● **Dataset excerpts**:
◆ ◆ ◆ ◆
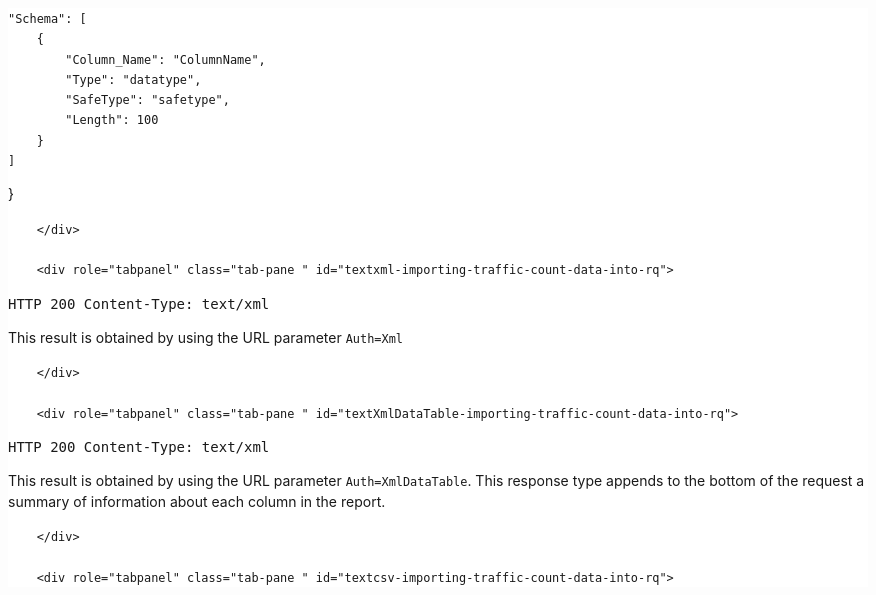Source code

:     "Schema": [
        {
            "Column_Name": "ColumnName",
            "Type": "datatype",
            "SafeType": "safetype",
            "Length": 100
        }
    ]
}</code></pre>
            
        </div>
    
        <div role="tabpanel" class="tab-pane " id="textxml-importing-traffic-count-data-into-rq">
            
<pre>HTTP 200 Content-Type: text/xml</pre>
<p>This result is obtained by using the URL parameter <code>Auth=Xml</code></p>
<pre><code class="language-xml"><script><Table>
  <Record>
    <TrafficCountID>656</TrafficCountID>
    <StartDate>2016-11-09T10:00:00</StartDate>
    <EndDate>2016-11-09T11:00:00</EndDate>
    <TrafficCount>20</TrafficCount>
    <StoreID>1</StoreID>
    <GLCode>84WEA</GLCode>
  </Record>
</Table></script></code></pre>
            
        </div>
    
        <div role="tabpanel" class="tab-pane " id="textXmlDataTable-importing-traffic-count-data-into-rq">
            
<pre>HTTP 200 Content-Type: text/xml</pre>
<p>This result is obtained by using the URL parameter <code>Auth=XmlDataTable</code>. This response type appends to the bottom of the request a summary of information about each column in the report.
</p>
<pre><code class="language-xml"><script><Table>
  <Record>
    <TrafficCountID>656</TrafficCountID>
    <StartDate>2016-11-09T10:00:00</StartDate>
    <EndDate>2016-11-09T11:00:00</EndDate>
    <TrafficCount>20</TrafficCount>
    <StoreID>1</StoreID>
    <GLCode>84WEA</GLCode>
  </Record>
  <Schema>
    <Column_Name>ColumnName</Column_Name>
    <Type>datatybe</Type>
    <SafeType>safetype</SafeType>
    <Length>100</Length>
  </Schema>
</Table></script></code></pre>
            
        </div>
    
        <div role="tabpanel" class="tab-pane " id="textcsv-importing-traffic-count-data-into-rq">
◆ ◆ ◆ ◆
● **Brief**:
Report each line of the data above that contains the string "importing", copying every such line in full.

● **Output of the task**:
        <div role="tabpanel" class="tab-pane " id="textxml-importing-traffic-count-data-into-rq">
        <div role="tabpanel" class="tab-pane " id="textXmlDataTable-importing-traffic-count-data-into-rq">
        <div role="tabpanel" class="tab-pane " id="textcsv-importing-traffic-count-data-into-rq">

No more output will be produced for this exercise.